Zach deposited $4,000 into an account that earns 6% annual interest compounded quarterly. He did not make any deposits or withdrawals. How much money was in the account after 5 years?

A. $538.74

B $120,000

C $1,200.00

D $5,387.42

1 answer

The formula for compound interest is given by:

A = P(1 + r/n)^(nt)

Where:
A = the future value of the investment/loan, including interest

P = the principal investment amount (the initial deposit or loan amount)
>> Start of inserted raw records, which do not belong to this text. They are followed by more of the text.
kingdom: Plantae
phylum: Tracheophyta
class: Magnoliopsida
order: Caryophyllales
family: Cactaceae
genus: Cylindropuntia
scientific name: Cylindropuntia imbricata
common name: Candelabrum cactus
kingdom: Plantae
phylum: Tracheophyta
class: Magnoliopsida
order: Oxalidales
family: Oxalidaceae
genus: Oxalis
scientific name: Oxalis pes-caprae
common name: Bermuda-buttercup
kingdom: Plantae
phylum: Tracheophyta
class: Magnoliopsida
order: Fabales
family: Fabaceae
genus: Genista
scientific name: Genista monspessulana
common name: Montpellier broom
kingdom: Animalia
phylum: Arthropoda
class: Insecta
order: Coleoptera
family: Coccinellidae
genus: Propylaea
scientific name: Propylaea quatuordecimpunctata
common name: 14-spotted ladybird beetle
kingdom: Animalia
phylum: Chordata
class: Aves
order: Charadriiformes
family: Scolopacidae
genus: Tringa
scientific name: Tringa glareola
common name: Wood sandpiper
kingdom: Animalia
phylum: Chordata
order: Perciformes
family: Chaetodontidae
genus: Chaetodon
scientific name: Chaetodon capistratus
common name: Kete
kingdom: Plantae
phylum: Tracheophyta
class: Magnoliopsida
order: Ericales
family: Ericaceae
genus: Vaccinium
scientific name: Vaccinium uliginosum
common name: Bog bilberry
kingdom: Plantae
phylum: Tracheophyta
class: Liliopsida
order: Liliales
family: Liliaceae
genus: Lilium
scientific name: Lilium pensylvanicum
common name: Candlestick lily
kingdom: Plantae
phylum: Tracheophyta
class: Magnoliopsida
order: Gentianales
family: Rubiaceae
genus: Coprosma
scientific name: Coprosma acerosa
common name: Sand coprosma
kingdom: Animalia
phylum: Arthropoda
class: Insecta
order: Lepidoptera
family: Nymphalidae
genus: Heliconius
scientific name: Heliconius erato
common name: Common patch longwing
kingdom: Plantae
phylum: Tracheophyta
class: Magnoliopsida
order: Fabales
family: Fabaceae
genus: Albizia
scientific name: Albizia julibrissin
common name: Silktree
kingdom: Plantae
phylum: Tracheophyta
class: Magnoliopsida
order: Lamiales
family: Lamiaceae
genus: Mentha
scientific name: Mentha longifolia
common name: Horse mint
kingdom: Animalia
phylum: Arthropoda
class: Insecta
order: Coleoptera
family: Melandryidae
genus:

r = annual interest rate (as a decimal)

n = number of times that interest is compounded per year

t = number of years the money is invested or borrowed for

In this case, Zach deposited $4,000 (P) into an account that earns 6% (r = 0.06) annual interest compounded quarterly (n = 4). The money was invested for 5 years (t = 5).

Plugging the values into the formula, we have:

A = 4000(1 + 0.06/4)^(4*5)

Calculating the values inside the parentheses first:

1 + 0.06/4 = 1.015

Now, calculate the exponent:

4*5 = 20

Plugging the values into the formula:

A = 4000(1.015)^20

Using a calculator to calculate (1.015)^20:

A ≈ 4,871.70

Therefore, after 5 years, there will be approximately $4,871.70 in the account.

The closest answer choice to this result is D. $5,387.42.